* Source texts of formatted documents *
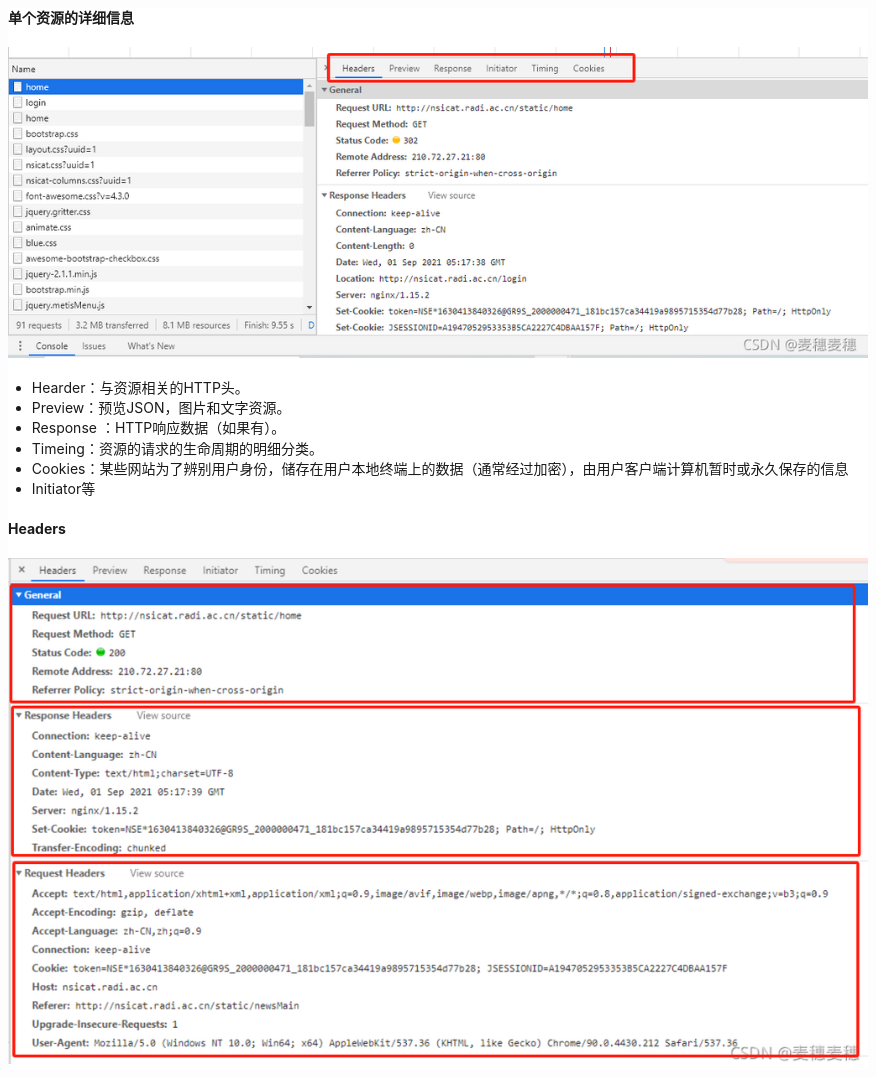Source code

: #### 单个资源的详细信息

![image-20241226150854751](./%E7%88%AC%E8%99%AB%E5%AD%A6%E4%B9%A0%E8%AE%B0%E5%BD%95%EF%BC%88%E4%B8%8A%EF%BC%89.assets/image-20241226150854751.png)

- Hearder：与资源相关的HTTP头。
- Preview：预览JSON，图片和文字资源。
- Response ：HTTP响应数据（如果有）。
- Timeing：资源的请求的生命周期的明细分类。
- Cookies：某些网站为了辨别用户身份，储存在用户本地终端上的数据（通常经过加密），由用户客户端计算机暂时或永久保存的信息
- Initiator等

#### Headers

![image-20241226150935739](./%E7%88%AC%E8%99%AB%E5%AD%A6%E4%B9%A0%E8%AE%B0%E5%BD%95%EF%BC%88%E4%B8%8A%EF%BC%89.assets/image-20241226150935739.png)
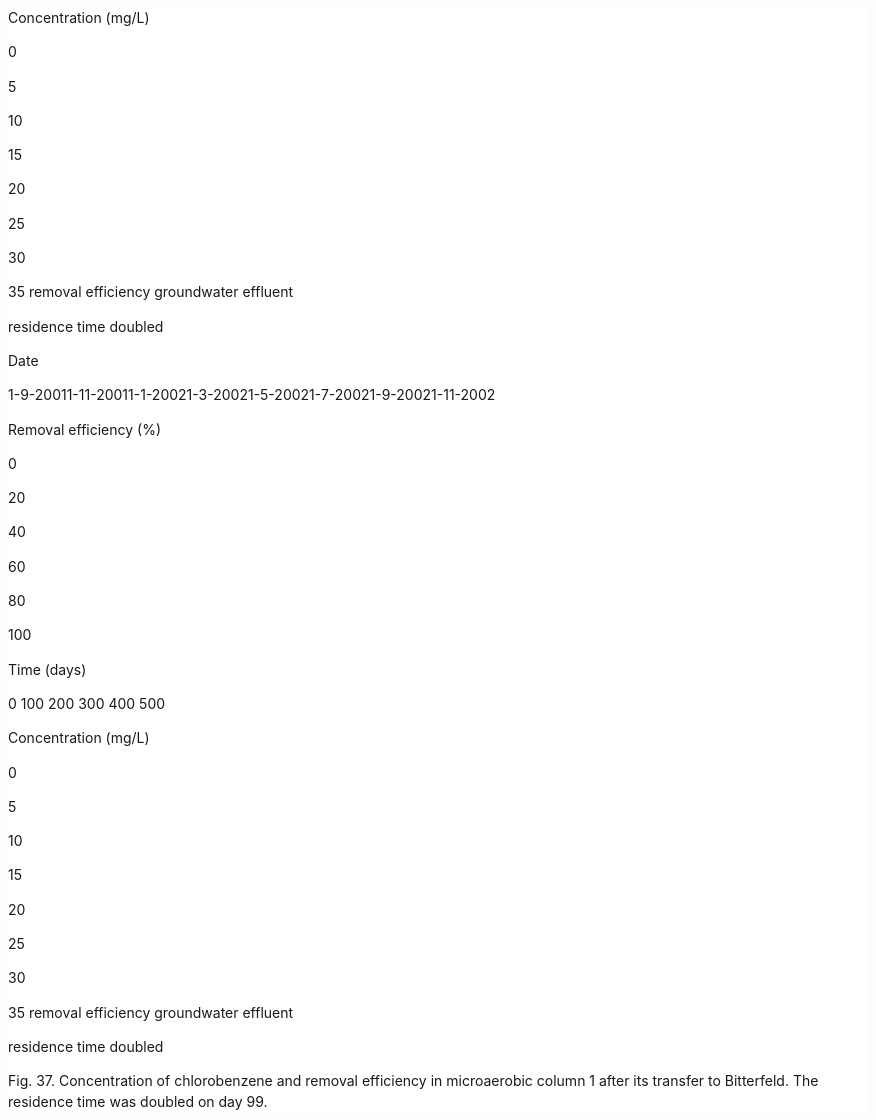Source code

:  Concentration (mg/L) 

 0 

 5 

 10 

 15 

 20 

 25 

 30 

 35 removal efficiency groundwater effluent 

 residence time doubled 

 Date 

 1-9-20011-11-20011-1-20021-3-20021-5-20021-7-20021-9-20021-11-2002 

 Removal efficiency (%) 

 0 

 20 

 40 

 60 

 80 

 100 

 Time (days) 

 0 100 200 300 400 500 

 Concentration (mg/L) 

 0 

 5 

 10 

 15 

 20 

 25 

 30 

 35 removal efficiency groundwater effluent 

 residence time doubled 

Fig. 37. Concentration of chlorobenzene and removal efficiency in microaerobic column 1 after its transfer to Bitterfeld. The residence time was doubled on day 99. 

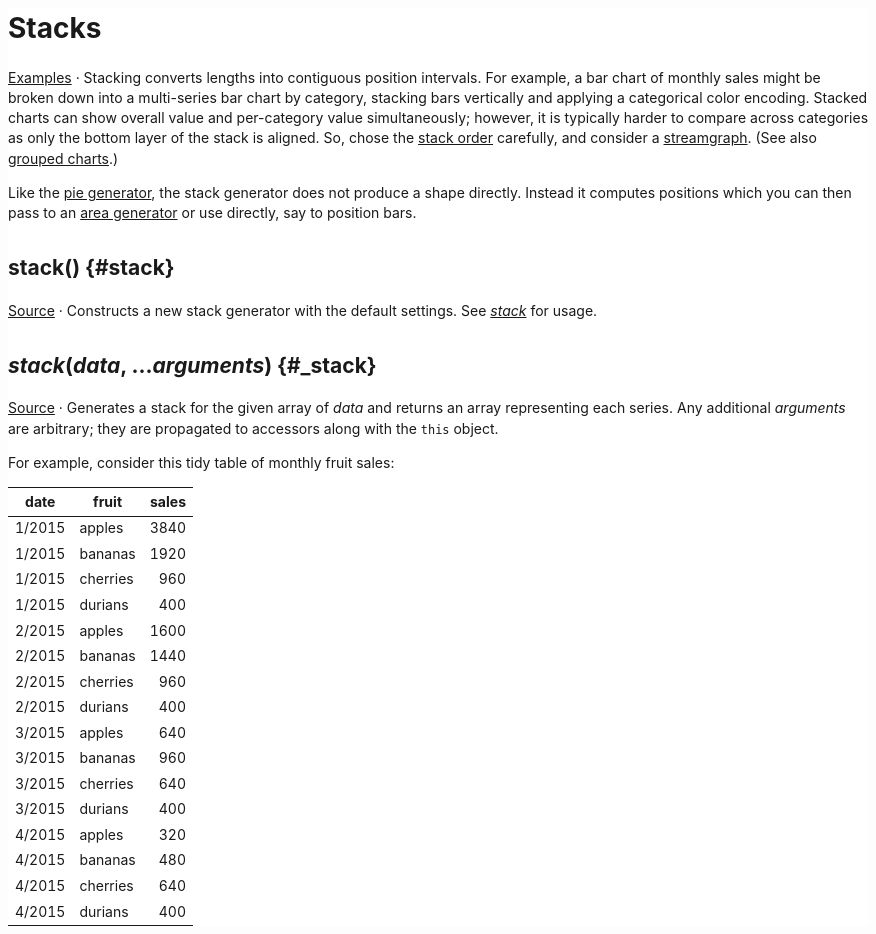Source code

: <script setup>

import * as Plot from "@observablehq/plot";
import * as d3 from "d3";
import {ref, shallowRef, onMounted} from "vue";
import PlotRender from "../../components/PlotRender.js";

const riaa = shallowRef([]);

onMounted(() => {
  d3.csv("../data/riaa-us-revenue.csv", d3.autoType).then((data) => (riaa.value = data));
});

</script>

# Stacks



[Examples](https://observablehq.com/@d3/stacked-bar-chart/2?intent=fork) · Stacking converts lengths into contiguous position intervals. For example, a bar chart of monthly sales might be broken down into a multi-series bar chart by category, stacking bars vertically and applying a categorical color encoding. Stacked charts can show overall value and per-category value simultaneously; however, it is typically harder to compare across categories as only the bottom layer of the stack is aligned. So, chose the [stack order](#stack_order) carefully, and consider a [streamgraph](#stackOffsetWiggle). (See also [grouped charts](https://observablehq.com/@d3/grouped-bar-chart).)

Like the [pie generator](./pie.md), the stack generator does not produce a shape directly. Instead it computes positions which you can then pass to an [area generator](./area.md) or use directly, say to position bars.

## stack() {#stack}

[Source](https://github.com/d3/d3-shape/blob/main/src/stack.js) · Constructs a new stack generator with the default settings. See [*stack*](#_stack) for usage.

## *stack*(*data*, ...*arguments*) {#_stack}

[Source](https://github.com/d3/d3-shape/blob/main/src/stack.js) · Generates a stack for the given array of *data* and returns an array representing each series. Any additional *arguments* are arbitrary; they are propagated to accessors along with the `this` object.

For example, consider this tidy table of monthly fruit sales:

date    | fruit    |   sales
--------|----------|--------:
 1/2015 | apples   |    3840
 1/2015 | bananas  |    1920
 1/2015 | cherries |     960
 1/2015 | durians  |     400
 2/2015 | apples   |    1600
 2/2015 | bananas  |    1440
 2/2015 | cherries |     960
 2/2015 | durians  |     400
 3/2015 | apples   |     640
 3/2015 | bananas  |     960
 3/2015 | cherries |     640
 3/2015 | durians  |     400
 4/2015 | apples   |     320
 4/2015 | bananas  |     480
 4/2015 | cherries |     640
 4/2015 | durians  |     400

* REQUEST *
In the records, find every line that has the string "shallowRef" and copy it.

* EXPECTED ANSWER *
import {ref, shallowRef, onMounted} from "vue";
const riaa = shallowRef([]);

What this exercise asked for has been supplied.